In January 2009, YouGov published their list of the 10 worst business sayings. Some I more than agreed with (“thinking outside of the box,” “blue-sky thinking,” “heads up”); some didn’t bug me too much (“at the end of the day,” “going forward,” “credit crunch”). But it also got me thinking about my own version of the 10 worst business sayings.
Consequently, I compiled my own list, complete with definitions and — most importantly — accompanying reasons why they were included.
The first three top my list for their gross factor, pure and simple. Why? Because regardless of the people or situation in question, I’ve found the overt or indirect referencing of bodily functions in a business environment gets me down.
1. Pick your brain: Substituted when someone simply wants to ask you something.

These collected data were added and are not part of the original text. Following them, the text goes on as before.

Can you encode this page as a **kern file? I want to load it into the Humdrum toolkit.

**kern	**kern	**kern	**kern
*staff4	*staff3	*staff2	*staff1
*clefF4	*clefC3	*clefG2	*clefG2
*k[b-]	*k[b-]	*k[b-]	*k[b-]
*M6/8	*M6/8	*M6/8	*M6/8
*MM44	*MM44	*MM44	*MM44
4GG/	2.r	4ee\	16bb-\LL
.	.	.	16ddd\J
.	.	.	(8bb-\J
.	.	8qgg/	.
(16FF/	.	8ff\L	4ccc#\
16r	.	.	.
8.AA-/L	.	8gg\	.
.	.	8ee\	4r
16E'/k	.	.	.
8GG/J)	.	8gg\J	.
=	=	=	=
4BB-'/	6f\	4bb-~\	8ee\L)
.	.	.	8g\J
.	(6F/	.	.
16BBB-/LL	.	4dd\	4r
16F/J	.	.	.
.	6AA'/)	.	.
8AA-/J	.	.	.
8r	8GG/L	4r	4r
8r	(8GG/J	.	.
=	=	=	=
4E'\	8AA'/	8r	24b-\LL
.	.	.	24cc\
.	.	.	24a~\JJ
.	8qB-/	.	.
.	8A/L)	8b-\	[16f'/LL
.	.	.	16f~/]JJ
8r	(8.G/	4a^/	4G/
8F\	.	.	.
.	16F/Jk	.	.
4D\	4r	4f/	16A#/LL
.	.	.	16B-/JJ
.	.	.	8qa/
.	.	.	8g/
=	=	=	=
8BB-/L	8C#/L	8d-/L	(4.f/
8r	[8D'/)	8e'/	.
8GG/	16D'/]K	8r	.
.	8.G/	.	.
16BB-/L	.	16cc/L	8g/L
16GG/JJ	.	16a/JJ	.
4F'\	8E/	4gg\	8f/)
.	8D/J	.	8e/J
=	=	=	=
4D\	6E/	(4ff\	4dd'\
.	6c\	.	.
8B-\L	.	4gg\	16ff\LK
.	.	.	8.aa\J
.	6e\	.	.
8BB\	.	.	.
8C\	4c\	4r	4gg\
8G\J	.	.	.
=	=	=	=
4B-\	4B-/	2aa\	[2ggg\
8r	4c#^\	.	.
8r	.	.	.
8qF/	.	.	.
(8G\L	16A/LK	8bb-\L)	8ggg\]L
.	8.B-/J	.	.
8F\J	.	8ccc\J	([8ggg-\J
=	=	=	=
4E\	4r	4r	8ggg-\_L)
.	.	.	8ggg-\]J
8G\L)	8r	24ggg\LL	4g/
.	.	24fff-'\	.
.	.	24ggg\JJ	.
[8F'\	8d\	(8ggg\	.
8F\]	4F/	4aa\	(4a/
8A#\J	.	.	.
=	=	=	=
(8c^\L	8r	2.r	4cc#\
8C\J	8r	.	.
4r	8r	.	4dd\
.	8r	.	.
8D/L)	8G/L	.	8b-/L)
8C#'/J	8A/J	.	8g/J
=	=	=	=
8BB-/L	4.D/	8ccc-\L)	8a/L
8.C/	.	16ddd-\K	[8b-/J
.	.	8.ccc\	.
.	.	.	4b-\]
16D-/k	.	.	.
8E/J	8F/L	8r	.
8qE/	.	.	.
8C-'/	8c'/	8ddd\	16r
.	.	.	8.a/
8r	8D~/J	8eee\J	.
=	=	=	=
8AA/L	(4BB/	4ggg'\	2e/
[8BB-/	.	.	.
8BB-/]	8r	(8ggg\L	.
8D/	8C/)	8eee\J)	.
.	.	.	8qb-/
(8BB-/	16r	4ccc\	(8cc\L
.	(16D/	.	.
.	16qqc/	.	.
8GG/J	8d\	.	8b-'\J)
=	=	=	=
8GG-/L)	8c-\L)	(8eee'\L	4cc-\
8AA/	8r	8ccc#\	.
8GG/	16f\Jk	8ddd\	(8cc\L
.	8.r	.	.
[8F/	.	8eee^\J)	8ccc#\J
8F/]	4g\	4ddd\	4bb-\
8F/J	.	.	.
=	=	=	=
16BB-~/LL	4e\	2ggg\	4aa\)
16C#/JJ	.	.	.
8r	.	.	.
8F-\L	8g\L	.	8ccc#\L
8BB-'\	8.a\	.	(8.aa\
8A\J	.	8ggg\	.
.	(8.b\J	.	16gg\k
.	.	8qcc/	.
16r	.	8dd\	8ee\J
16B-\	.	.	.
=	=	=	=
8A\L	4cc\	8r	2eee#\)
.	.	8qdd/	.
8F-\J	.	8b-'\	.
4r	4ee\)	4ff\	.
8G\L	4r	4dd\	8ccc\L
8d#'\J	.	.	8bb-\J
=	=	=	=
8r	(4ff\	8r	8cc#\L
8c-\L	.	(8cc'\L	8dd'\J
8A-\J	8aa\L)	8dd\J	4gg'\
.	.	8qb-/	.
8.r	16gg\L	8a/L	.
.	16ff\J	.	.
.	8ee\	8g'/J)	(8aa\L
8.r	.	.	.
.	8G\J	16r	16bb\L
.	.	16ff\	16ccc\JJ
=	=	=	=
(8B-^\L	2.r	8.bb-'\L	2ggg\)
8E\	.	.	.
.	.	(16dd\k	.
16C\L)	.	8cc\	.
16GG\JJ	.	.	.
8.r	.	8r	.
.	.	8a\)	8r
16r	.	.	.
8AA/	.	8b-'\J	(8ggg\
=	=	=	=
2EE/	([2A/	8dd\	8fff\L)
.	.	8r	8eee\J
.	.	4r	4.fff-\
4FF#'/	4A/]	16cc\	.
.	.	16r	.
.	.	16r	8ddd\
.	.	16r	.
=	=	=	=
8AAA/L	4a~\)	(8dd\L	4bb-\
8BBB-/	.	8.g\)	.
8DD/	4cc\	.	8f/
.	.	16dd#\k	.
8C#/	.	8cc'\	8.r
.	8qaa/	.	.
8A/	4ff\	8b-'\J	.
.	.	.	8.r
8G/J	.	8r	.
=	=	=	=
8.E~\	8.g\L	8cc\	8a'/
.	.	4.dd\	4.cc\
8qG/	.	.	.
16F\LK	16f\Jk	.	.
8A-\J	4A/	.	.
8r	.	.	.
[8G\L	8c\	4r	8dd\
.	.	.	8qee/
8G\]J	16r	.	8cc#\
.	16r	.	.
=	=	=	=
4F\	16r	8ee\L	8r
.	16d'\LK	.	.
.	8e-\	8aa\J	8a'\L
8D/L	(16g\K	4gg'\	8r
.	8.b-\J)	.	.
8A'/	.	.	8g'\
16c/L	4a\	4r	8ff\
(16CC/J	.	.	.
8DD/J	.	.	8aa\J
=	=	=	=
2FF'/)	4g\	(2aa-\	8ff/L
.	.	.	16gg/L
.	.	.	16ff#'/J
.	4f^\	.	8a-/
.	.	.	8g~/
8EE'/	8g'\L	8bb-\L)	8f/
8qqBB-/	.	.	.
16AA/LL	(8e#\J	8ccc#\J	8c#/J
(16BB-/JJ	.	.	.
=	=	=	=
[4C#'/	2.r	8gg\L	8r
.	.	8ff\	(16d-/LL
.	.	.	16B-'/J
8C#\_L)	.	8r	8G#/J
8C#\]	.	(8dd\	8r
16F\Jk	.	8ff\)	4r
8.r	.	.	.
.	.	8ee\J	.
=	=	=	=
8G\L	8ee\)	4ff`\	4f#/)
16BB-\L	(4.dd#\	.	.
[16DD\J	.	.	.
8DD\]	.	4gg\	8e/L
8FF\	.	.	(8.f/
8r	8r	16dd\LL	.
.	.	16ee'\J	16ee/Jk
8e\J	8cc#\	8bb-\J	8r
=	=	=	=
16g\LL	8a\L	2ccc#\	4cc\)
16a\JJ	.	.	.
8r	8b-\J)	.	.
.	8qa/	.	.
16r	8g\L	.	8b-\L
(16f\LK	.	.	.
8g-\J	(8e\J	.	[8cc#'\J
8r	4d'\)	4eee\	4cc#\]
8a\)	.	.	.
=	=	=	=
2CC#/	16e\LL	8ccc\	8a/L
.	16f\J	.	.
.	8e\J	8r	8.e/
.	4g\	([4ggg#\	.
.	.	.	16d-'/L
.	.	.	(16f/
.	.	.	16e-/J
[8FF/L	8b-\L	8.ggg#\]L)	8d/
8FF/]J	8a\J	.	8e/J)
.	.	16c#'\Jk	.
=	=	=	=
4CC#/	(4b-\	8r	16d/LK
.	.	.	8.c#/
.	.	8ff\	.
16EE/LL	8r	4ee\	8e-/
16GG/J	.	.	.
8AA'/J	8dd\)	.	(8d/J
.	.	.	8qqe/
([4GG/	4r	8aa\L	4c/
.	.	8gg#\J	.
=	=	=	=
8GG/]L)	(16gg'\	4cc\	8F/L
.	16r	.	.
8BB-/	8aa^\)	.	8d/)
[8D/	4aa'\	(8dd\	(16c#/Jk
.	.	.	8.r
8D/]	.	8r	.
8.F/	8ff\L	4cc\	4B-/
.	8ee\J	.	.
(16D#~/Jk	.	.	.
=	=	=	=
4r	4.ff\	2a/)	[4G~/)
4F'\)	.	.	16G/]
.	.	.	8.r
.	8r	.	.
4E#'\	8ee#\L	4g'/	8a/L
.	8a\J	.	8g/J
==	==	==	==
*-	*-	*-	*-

“Do you mind if I just pick your brain?”
2. Throw it against the wall and see what sticks: Often used to describe a haphazard approach to presenting a motley product line, batch of ideas, etc. “Well, let’s just throw these against the wall and see what sticks.”
3. Sweat equity: Offered up when asking people to give their time and talent, and payment is not available. “We can’t pay you your rate now, but — when we do start making money — you’ll definitely have sweat equity.”
The next three were included due to their cliché factor. Like “thinking outside the box” and “blue-sky thinking,” their overuse means they no longer catch our attention.